For the record, I don’t’ stand to again anything from project approval other than prospectively lower electric bills and improved peace of mind about electric outage avoidance. I could go on addressing misinformation in Dr. Lewis’s letter, but the bottom line is that the MD Public Service Commission will be deciding this issue if the Commissioners don’t soon change their position on it. Spy readers who agree that the proposed project should be approved and that spending $15K to $20K of limited county resources to continue to oppose it is a waste of time and money are urged to let both our Commissioners and the Public Service Commission know your position.
Paula Reeder
Chestertown
Alice M.Barron says
NO PANELS PLEASE…. I’d much rather see CORN!!
Paula Reeder says
As you know, he did. It’s just taken mankind a long time to figure it out!
Paula Reeder says
Fact is Alice, that location has not been actively farmed in years. Wouldn’t you prefer to see a flowering meadow land there spread out under and around the solar arrays rather than a huge housing subdivision? You be the judge.
tsmith@riddlebergerins.com says
THANK YOU!!!! Agreed
Clark Bjorke says
If God wanted us to have unlimited free energy he’d have put a giant fusion reactor in the sky. – Oh wait
Michael Bitting says
amen.
Deirdre LaMotte says
Ok, that is priceless!
Mike Bitting says
RABBLE RABBLE RABBLE go the boomers and vacation home owners for something they don’t understand or care to try to. Our environment has been destroyed by them and wealth hoarded by them. To heck with the next generation.
bart stolp says
my energy needs, supplemented for the past 6 years by solar panels, especially during the hot summer month , has cost me $9..- per month ,mainly tax fees.
Wake up folks, there will be plenty of corn fields to enjoy.
Maria Wood says
Those who are committed to preserving the Kent County landscape, culture, and way of life should give some thought to the UN Intergovernmental Panel on Climate Change’s warning last week (https://www.ipcc.ch/2021/08/09/ar6-wg1-20210809-pr/). In the words of UN Secretary General António Guterres, humanity is at a “code red” level of emergency for global climate change.

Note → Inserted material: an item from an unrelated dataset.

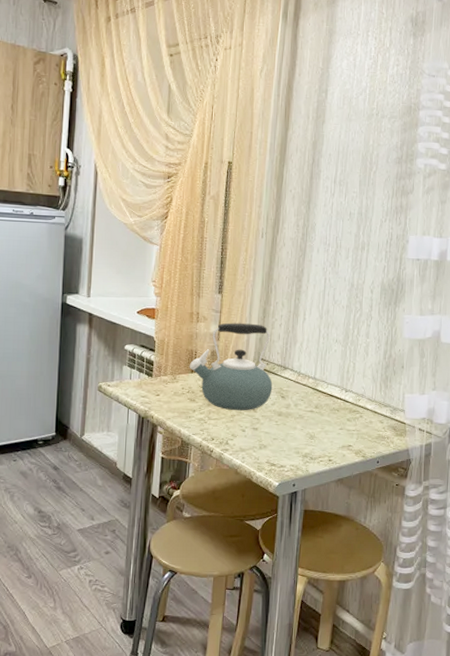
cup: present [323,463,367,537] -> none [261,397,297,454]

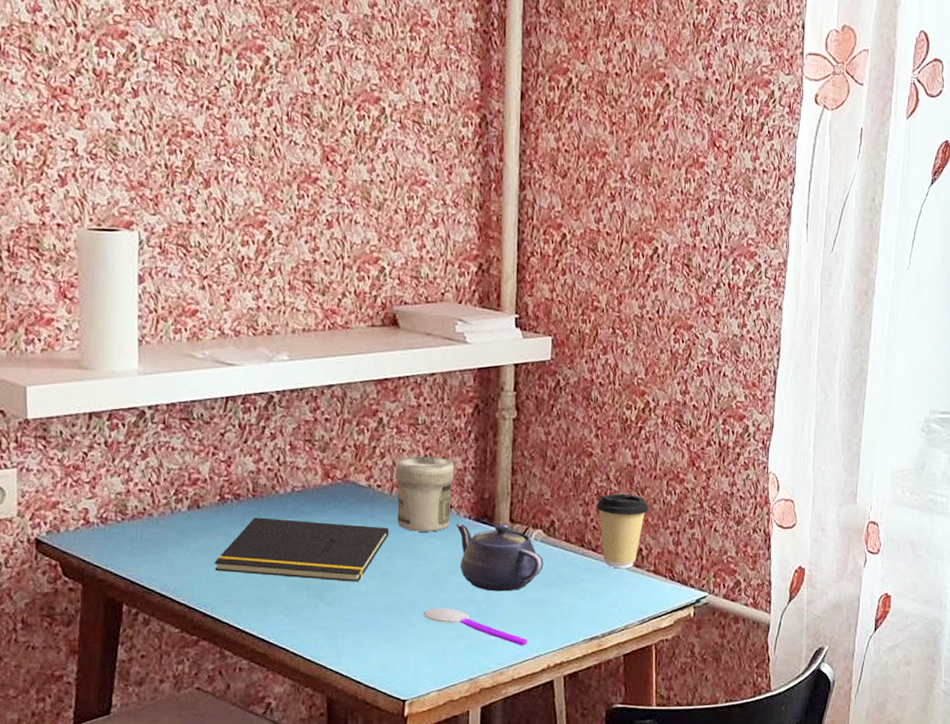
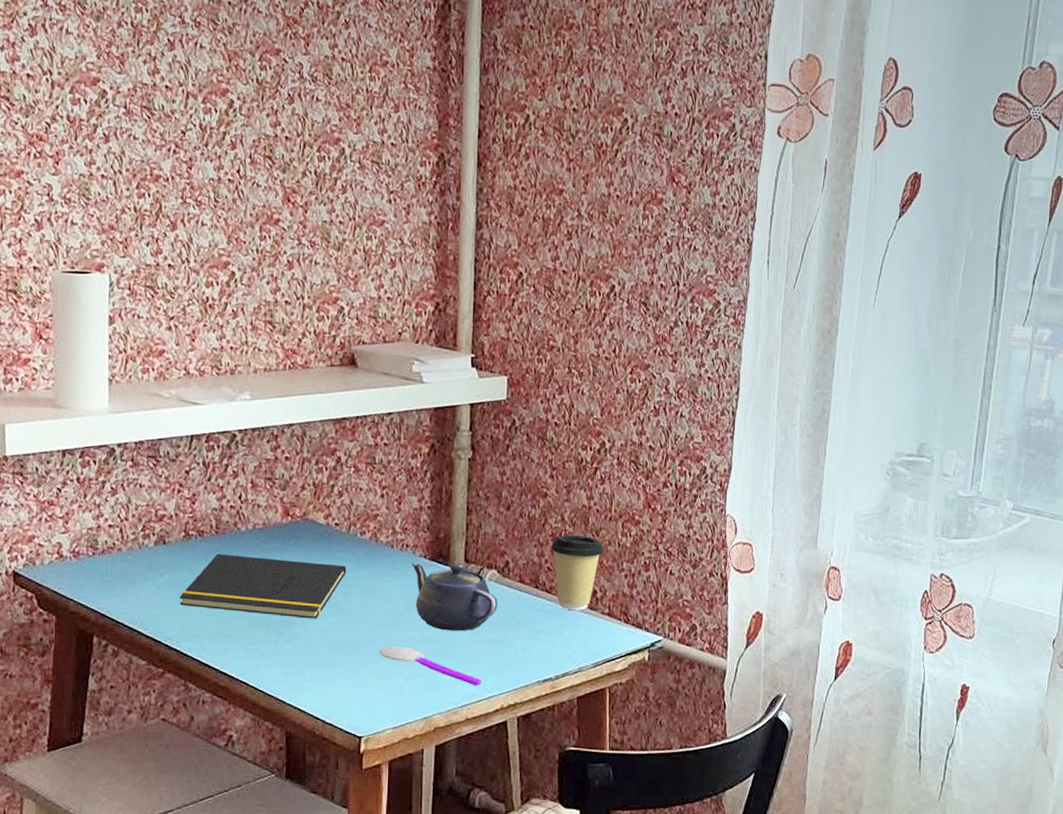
jar: present [396,456,454,532] -> none [353,495,410,571]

Unprecedented storms, floods, droughts, and fires just in the past year show us that the time for debate and hand-wringing is over. The IPCC tells us that “Coastal areas will see continued sea level rise throughout the 21st century, contributing to more frequent and severe coastal flooding in low-lying areas and coastal erosion. Extreme sea level events that previously occurred once in 100 years could happen every year by the end of this century.”
Kent County residents have no excuse for denying or ignoring this reality. Sunny day flooding already regularly inundates the riverfronts of our towns and countrysides alike. The cost of flood damage to Kent County properties is projected to be $2.1 million this year—and $3.3 million in 30 years. That’s an increase of 61%, so property owners would be wise to take the issue seriously.
Bold, decisive action on every front is necessary to preserve our farmland and communities, our economies and our ways of life. Last month’s UNIPCC report advises “By 2030, solar and wind capacity should quadruple and renewable energy investments should triple to maintain a net zero trajectory by mid-century.”
The proposed solar project, on the outskirts of town near existing industrial sites (including, as Ms. Reeder notes, a Delmarva power substation!) is an eminently reasonable and appropriate step toward addressing a global emergency—an emergency in which low-lying coastal areas like Kent County are on the front lines. Those with a “not in my backyard” approach might consider how they’ll feel about the Chester River in their backyards, their homes, and their streets.
Beryl Smith says
Thank you Paula for being consistent and clear. You are the voice we need to speak for the environment and ways to use what we can so easily get with so little effort.
Jim Bogden says
This issue is a real dilemma for those of us who aim to “think globally, act locally.” The big picture is that humanity needs to transition from using fossil fuels to collecting the sun’s energy as quickly as possible, wherever possible. True, Chestertown won’t directly benefit from this project, it precludes future development options, and the company does not play nice. On balance, though, I reluctantly favor it. (And personally, I don’t think land already ruined by industrialized agriculture is nice to look at.)
Deirdre LaMotte says
Yelp, agree totally. And as far as industrialized agriculture, we live with the “Round-Up” plane spewing
Quaker Neck. Yuck.
Johnson Fortenbaugh says
Paula Reeder issued an impressive serve in her initial volley which Dr. Lewis returned with a nasty, wobbly spin. Bravo to Ms. Reeder for sending it back over the net straight and true: Point, Game,and Match in my opinion.
As a home solar energy customer with 3 years track record I can say that Reeder’s arguments ring perfectly true to me.
I’ll be writing the County Commissioners today to voice my support for the Morgnec Solar Project and urge other Kent Countians who hope to turn the rising tide of our dependence on fossil fuels to do the same.